Jakarta, Gatra.com - Pandemi COVID-19 sudah berlangsung lebih dari 10 bulan, tetapi angka kejadian penyakit dan angka kematian masih terus meningkat.
Hal tersebut karena belum terbentuknya herd immunity atau kekebalan kelompok demi memutus mata rantai virus SARS-CoV-2 yang tergolong sebagai virus baru. Beberapa negara telah melakukan program vaksinasi, demikian juga Indonesia.
Pada Rabu, 13 Januari lalu, Presiden RI Joko Widodo menjadi orang pertama yang disuntik vaksin CoronaVac. Empat belas hari kemudian, pada Rabu, 27 Januari, dilakukan penyuntikan dosis kedua. Penyuntikan dosis pertama dilakukan dengan tujuan mengenalkan vaksin dan kandungan yang ada di dalamnya kepada sistem kekebalan tubuh.Adapun penyuntikan dosis kedua yang dilakukan 14 hari setelah penyuntikan dosis pertama, bertujuan menguatkan respons imun yang telah terbentuk.
Kepala Badan POM RI, Penny K. Lukito, bersama jajaran pejabat negara, antara lain Panglima TNI Marsekal Hadi Tjahjanto, Kepala Kepolisian RI Jenderal Pol.
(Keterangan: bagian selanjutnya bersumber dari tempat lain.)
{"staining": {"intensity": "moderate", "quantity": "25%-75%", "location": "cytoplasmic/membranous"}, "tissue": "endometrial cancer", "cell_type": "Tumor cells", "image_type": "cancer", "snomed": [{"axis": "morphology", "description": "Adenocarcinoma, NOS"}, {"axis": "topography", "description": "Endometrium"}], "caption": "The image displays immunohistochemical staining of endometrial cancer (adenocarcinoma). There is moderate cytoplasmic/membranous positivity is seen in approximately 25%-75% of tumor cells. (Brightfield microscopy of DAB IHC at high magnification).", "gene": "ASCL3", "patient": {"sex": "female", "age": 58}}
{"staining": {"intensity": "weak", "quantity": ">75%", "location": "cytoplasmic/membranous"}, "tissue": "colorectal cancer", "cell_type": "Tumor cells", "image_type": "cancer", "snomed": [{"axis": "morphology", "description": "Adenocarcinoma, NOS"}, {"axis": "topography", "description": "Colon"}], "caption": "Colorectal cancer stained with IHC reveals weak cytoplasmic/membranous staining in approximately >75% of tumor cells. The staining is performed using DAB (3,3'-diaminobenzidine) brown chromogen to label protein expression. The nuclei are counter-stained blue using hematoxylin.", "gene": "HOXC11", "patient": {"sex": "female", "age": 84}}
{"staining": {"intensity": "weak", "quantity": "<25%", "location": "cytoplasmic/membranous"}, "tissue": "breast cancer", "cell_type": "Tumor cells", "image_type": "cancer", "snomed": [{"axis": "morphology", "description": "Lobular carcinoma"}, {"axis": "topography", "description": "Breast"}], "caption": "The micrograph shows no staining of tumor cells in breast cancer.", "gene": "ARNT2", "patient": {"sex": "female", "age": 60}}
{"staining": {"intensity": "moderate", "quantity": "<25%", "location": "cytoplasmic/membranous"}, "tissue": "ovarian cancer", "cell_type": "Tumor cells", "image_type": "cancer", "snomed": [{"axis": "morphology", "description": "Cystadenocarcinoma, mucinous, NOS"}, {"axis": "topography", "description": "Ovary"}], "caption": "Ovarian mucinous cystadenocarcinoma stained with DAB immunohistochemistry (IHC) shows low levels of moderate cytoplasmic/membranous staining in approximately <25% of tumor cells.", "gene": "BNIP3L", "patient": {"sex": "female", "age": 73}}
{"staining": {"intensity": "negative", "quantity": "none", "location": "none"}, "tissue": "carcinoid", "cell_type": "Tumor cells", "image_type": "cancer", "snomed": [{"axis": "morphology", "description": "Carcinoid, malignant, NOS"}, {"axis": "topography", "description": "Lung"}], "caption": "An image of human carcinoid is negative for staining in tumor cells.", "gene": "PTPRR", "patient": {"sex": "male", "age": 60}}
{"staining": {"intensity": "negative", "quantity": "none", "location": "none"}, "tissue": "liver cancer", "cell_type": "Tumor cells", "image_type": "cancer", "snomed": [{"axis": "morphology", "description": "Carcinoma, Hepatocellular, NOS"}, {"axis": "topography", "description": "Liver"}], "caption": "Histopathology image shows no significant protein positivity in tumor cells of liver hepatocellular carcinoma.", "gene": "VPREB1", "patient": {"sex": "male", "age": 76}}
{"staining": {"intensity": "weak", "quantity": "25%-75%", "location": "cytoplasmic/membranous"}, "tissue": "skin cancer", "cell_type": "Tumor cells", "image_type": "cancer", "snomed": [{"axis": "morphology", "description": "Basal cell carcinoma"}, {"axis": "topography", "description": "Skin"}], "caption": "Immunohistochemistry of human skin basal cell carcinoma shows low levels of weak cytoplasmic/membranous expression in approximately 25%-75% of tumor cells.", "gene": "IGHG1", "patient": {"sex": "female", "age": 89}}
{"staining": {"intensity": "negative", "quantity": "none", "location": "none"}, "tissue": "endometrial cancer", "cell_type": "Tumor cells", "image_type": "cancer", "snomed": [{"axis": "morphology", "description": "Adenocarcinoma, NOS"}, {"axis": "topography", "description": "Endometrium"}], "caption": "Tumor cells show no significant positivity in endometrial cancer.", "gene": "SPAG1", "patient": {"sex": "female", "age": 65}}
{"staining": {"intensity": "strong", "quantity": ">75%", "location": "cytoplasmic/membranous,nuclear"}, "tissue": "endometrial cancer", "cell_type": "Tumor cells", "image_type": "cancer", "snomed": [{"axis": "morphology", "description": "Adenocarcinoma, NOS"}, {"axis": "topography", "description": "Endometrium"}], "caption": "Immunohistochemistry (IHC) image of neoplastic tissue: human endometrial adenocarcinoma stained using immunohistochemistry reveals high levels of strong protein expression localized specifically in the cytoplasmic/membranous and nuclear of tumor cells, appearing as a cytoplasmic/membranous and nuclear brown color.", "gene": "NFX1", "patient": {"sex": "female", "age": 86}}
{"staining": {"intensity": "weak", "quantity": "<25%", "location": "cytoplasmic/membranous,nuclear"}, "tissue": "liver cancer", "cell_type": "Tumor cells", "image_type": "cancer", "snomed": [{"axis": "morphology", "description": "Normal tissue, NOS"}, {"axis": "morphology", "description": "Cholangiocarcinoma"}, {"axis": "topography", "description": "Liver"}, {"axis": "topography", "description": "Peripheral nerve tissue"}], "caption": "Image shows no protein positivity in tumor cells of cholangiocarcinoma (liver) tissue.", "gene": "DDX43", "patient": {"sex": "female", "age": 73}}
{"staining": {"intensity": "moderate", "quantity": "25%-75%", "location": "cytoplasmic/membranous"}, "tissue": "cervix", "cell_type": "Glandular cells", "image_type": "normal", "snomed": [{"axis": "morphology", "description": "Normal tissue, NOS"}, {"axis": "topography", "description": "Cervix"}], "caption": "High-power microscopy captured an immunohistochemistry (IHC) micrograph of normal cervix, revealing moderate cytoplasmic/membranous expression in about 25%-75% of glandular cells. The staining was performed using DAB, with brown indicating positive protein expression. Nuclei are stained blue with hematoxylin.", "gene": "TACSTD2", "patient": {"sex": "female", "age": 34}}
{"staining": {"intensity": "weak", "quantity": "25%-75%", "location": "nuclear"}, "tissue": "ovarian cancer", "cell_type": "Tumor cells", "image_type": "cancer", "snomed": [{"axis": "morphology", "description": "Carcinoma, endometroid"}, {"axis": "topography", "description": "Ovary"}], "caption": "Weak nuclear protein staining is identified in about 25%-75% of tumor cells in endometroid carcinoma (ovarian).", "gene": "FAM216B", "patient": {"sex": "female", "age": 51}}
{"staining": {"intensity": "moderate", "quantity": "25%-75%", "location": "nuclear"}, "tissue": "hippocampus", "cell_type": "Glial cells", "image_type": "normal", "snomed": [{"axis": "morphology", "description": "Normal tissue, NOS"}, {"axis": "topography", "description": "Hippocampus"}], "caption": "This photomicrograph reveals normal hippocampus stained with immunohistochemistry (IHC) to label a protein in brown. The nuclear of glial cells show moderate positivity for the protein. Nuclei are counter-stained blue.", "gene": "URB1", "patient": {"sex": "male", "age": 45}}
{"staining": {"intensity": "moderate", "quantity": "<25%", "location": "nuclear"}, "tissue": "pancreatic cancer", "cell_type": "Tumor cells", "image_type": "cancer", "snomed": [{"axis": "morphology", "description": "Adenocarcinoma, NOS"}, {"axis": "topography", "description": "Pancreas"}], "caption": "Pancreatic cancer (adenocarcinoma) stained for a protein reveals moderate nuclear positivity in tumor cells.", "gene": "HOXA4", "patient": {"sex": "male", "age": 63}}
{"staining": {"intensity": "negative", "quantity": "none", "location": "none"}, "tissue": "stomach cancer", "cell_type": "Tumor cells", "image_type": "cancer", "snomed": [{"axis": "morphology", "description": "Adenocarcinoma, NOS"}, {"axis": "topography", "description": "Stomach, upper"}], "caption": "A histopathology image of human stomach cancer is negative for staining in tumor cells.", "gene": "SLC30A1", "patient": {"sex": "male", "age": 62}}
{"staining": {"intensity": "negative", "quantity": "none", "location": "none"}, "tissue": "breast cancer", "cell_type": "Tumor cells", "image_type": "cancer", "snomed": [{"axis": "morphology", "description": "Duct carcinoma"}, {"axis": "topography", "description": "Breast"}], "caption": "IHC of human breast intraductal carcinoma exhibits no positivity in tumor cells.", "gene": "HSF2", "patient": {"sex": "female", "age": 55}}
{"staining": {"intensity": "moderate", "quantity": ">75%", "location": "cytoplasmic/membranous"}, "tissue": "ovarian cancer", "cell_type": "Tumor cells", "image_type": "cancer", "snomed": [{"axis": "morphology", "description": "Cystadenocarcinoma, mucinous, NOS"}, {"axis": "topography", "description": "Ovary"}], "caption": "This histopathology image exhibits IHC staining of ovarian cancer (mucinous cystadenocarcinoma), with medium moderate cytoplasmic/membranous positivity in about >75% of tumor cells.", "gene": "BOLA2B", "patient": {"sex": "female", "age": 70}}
Idham Azis, Menteri Kesehatan Budi Gunadi Sadikin, dan Sekretaris Jenderal MUI Amirsyah Tambunan, juga mendapatkan suntikan vaksin yang sama.
Tentu saja sebelum disuntikkan, vaksin CoronaVac produksi Sinovac Life Sciences Co. Ltd Beijing China bekerja sama dengan PT. Bio Farma tersebut, telah mengantongi izin penggunaan dalam kondisi darurat (Emergency Use Authorization/EUA) dari Badan POM yang diterbitkan pada 11 Januari. Dalam kondisi normal, pengembangan vaksin membutuhkan waktu lama.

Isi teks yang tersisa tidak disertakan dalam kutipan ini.